Thankfully,
Harvey Weinstein’s political allies aren’t falling for his shtick of
promising to repent and to “channel [his] anger” toward Wayne LaPierre
and the NRA. Over the past two weeks, he has been ritually denounced by
practically every entertainment industry collaborator and political
beneficiary he collected over a remarkable three-decade career in
pictures and politics.
Yet Weinstein is just the latest in a long
line of men whose left-wing politics coexisted harmoniously with
retrograde attitudes about women. In his statement, Weinstein said that
he “came of age in the 60’s and 70’s, when all the rules about behavior
and workplaces were different.” Many people scoffed at this explanation,
as this was precisely the time when women’s liberation brought
workplace sexism to the societal forefront. But Weinstein was right in a
way he didn’t comprehend. Ever since second-wave feminism became part
of the political left, there have been men who, ostensibly enlightened
in the realm of gender relations, are in fact deeply misogynist and
believe that their progressive street cred somehow obviates their
attitudes about women, attitudes as regressive as those held by the Mad Men-era males who ruled the earth just before the sexual revolution.
Revolutionary
movements, often preaching violence and imbued with machismo, lend
themselves easily to chauvinism. Andreas Baader, who formed an eponymous
West German terrorist organization in 1970 with feminist journalist
Ulrike Meinhof, spoke of all women as “cunts.” Like Baader, who would be
remembered solely as a criminal had he not adopted a revolutionary
political agenda to justify his gang’s murder and bombing spree, the
leaders of the Black Panther Party preached a more equitable world while
subjugating the women in their midst. The party newspaper railed against abortion
as “a victory for the oppressive ruling class who will use [abortion]

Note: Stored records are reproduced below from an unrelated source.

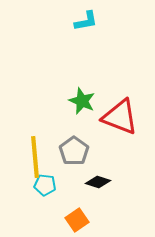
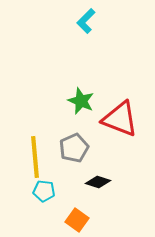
cyan L-shape: rotated 145 degrees clockwise
green star: moved 1 px left
red triangle: moved 2 px down
gray pentagon: moved 3 px up; rotated 12 degrees clockwise
cyan pentagon: moved 1 px left, 6 px down
orange square: rotated 20 degrees counterclockwise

to kill off Black and other oppressed people before they are born,” and
the birth control pill as “another type of genocide that the power
structure has poured into the Black community.” It once expelled a
member for terminating a pregnancy, and according
to historian Kate Coleman, the group “punished rank-and-file females
for even minor ‘infractions’ by turning them out as prostitutes.”
In his memoir Soul on Ice, Panther “Minister of Information” Eldridge Cleaver
wrote of how he viewed rape as an “insurrectionary act.” After he
“practiced” on black women, he moved onto white ones, as “it delighted
me that I was defying and trampling upon the white man’s law, upon his
system of values, and that I was defiling his women.” Panther Party
co-founder and “Minister of Defense” Huey Newton talked a good game when
it came to female equality, publishing a letter in the party newspaper reproving sexism (and homophobia) and declaring “we recognize the women’s right to be free.” Yet Newton authorized the beating of the woman who managed the Panther Liberation School after she reprimanded a male colleague. Oh, and he murdered a 17-year-old prostitute because she referred to him as “baby.”
“Radical Chic,”
the romanticizing of violent revolutionary leftists by genteel
bourgeois liberals, was coined by Tom Wolfe in 1970 to describe the
party Leonard Bernstein hosted at his Park Avenue Penthouse for the
Panthers. The phenomenon has long since been a feature of progressive
politics. Gerry Healy was a Stalinist who led Britain’s Workers
Revolutionary Party, an “anti-imperialist” groupuscule partly funded by
Muammar Qadafi and Saddam Hussein, whose more presentable patrons
included Vanessa and Corin Redgrave. According
to his former secretary, this man of the people used apartments owned
by the party in a “completely opportunist way for sexual liaisons” to
“degrade women and girl comrades and destroy their self-respect.”
Ultimately, some 26 women accused Healy of “gross sexual abuse.”
According to Vanessa Redgrave, however, “these allegations are all lies
and the women who are supposed to have made them are all liars. I don’t
care whether it’s 26, 36 or 236. They are all liars.” Believe All Women,
in other words, except those who accuse our Dear Leader.